Kolkata, February 3, 2017
Renewable energy producers say they have nothing to gain from the Budget’s reduction of tax on income from selling carbon credits to 10% from 30%.
They say the market for carbon credit is almost non-existent and new projects in India cease to be eligible for carbon credits since 2012.
“Carbon credit is a concept developed by the European Union and it applies to countries that form part of the least developed countries list. India ceases to be part of this list since 2012 hence any project set up after 2012 are not eligible for receiving carbon credits,” said Kuldeep Jain, managing director, CleanMax Solar.
In the Budget, the government said carbon credits were an incentive for companies to cut of the emission of greenhouse gases. The Kyoto Protocol commits certain developed countries to reduce their emissions and for this, they will be given carbon credits.
A reduction in emissions entitles the entity to a credit in the form of a Certified Emission Reduction (CER) certificate. The CER is tradable and its holder can transfer it to an entity which needs Carbon Credits to overcome an unfavourable position on carbon credits.
Sabyasachi Majumdar, group head, corporate sector ratings at ICRA, said: “While reduction in income tax on carbon credit is a positive development, the renewable segment will not gain much as the market for carbon credit has crashed several years ago. Income from majority of renewable companies from carbon credit is marginal and hence there won’t be any significant.”
Prabhat Mishra, VP and head distributed solar & offtake at Re-New Power, said: “Very few companies that entered into agreements with European buyers more than five years ago could still be earning some revenue from carbon credits, however, bulk of the capacity addition in renewable happened in the last three-four years by which time the market for carbon credits had already crashed globally.”
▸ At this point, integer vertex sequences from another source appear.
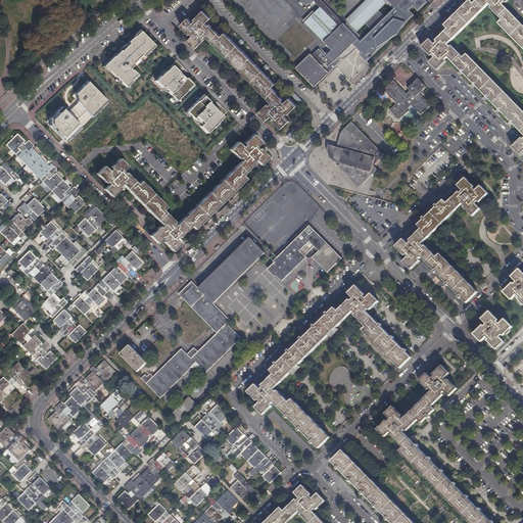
[(390,0),(396,5),(385,16),(379,10),(366,24),(370,29),(375,25),(376,26),(361,40),(322,0),(300,0),(302,1),(304,3),(306,4),(307,5),(310,3),(311,4),(315,1),(320,7),(304,22),(305,22),(303,24),(305,27),(307,25),(324,42),(325,41),(331,48),(324,54),(319,48),(313,54),(311,53),(295,67),(315,88),(330,73),(330,72),(343,58),(344,58),(345,57),(346,57),(348,55),(352,52),(353,51),(355,50),(357,48),(362,52),(360,54),(367,61),(415,14),(411,10),(414,6),(419,11),(428,2),(426,0),(390,0)]
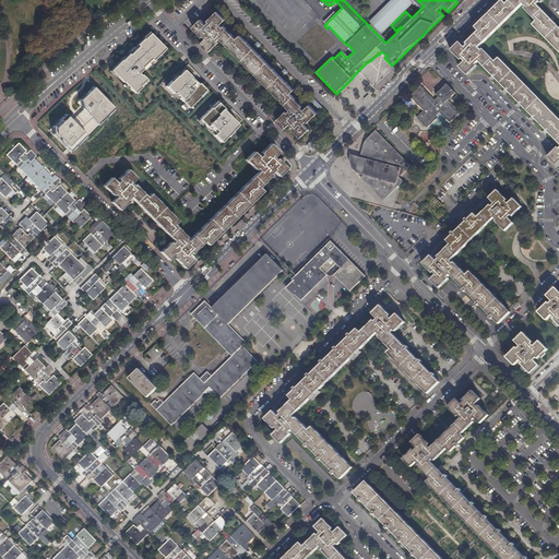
[(558,27),(536,4),(539,2),(540,3),(544,0),(510,0),(507,4),(502,0),(483,20),(475,27),(478,32),(466,44),(467,46),(465,48),(460,43),(451,50),(461,60),(462,59),(465,62),(460,68),(467,75),(477,67),(476,64),(478,62),(492,76),(507,91),(520,104),(533,118),(547,131),(558,143),(558,149),(558,147),(548,157),(556,166),(558,163),(558,119),(499,58),(496,62),(483,49),(482,50),(478,48),(523,4),(525,8),(524,9),(536,22),(533,25),(558,51),(558,27)]
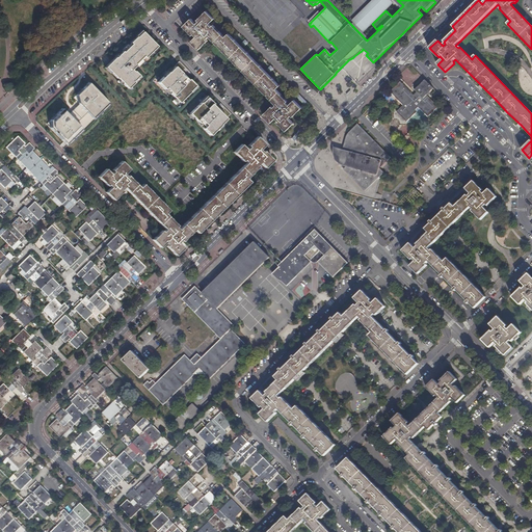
[(281,85),(276,82),(272,77),(262,68),(257,62),(251,57),(246,52),(237,42),(232,36),(229,33),(225,37),(213,25),(212,26),(209,24),(214,19),(207,11),(197,20),(200,22),(196,24),(191,19),(184,26),(192,35),(194,34),(196,36),(191,42),(200,50),(208,41),(207,40),(210,36),(276,105),(274,107),(272,106),(263,114),(271,123),(276,117),(278,121),(277,122),(287,131),(294,123),(290,118),(292,115),(293,117),(302,108),(294,100),(289,105),(287,103),(288,101),(276,89),(281,85)]
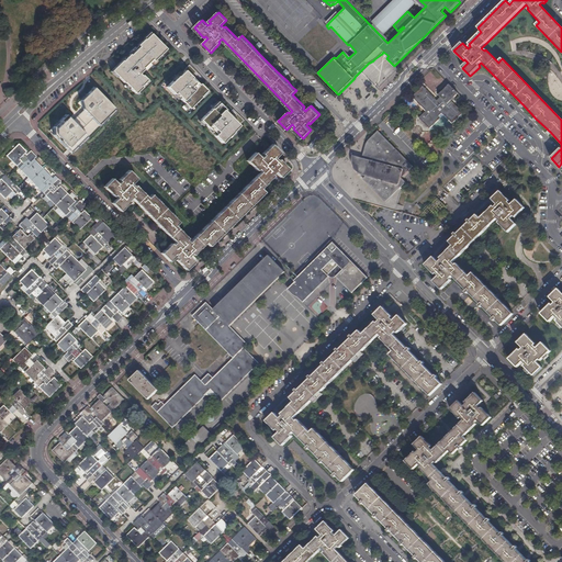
[(150,33),(112,70),(134,93),(146,81),(139,75),(166,49),(150,33)]
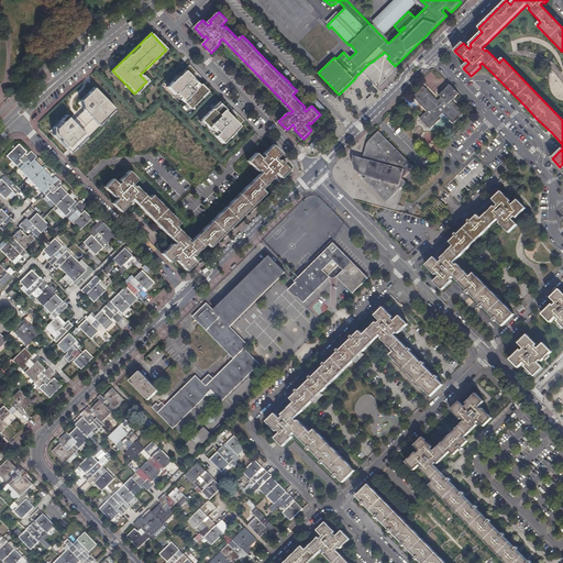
[(189,65),(168,87),(190,109),(208,91),(192,77),(197,73),(189,65)]
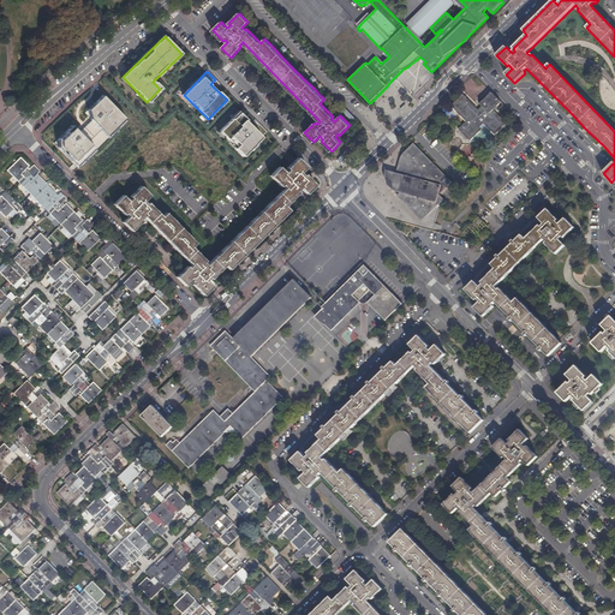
[(494,111),(502,103),(491,93),(481,105),(483,107),(478,111),(464,95),(452,107),(466,123),(459,130),(471,141),(483,130),(481,127),(484,125),(495,136),(507,124),(494,111)]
Sujoy Ghosh, country head, First Solar, said: “This would not have any significant impact for Indian solar developers given the current pricing of carbon credit certificates.” Santhosh Jayaram, head of sustainability at KPMG, said: “Since the market has crashed the effect of income tax reduction would be negligible.”
ET View: Needed, A Wholistic Policy
It is entirely possible that the demand for carbon credits would rise going forward. The Budget move would proactively incentivise supply of carbon-reduction strategies across sectors and industries. We do need to rev up environmentally benign systems and processes. There is huge potential globally to generate certified emission reduction units. Given that one carbon credit is equivalent to one tonne of carbon dioxide mitigated, it does make sense not to carry on business as usual but to purposefully put in place holistic policy, of which tax measures can only be one – albeit vital – aspect.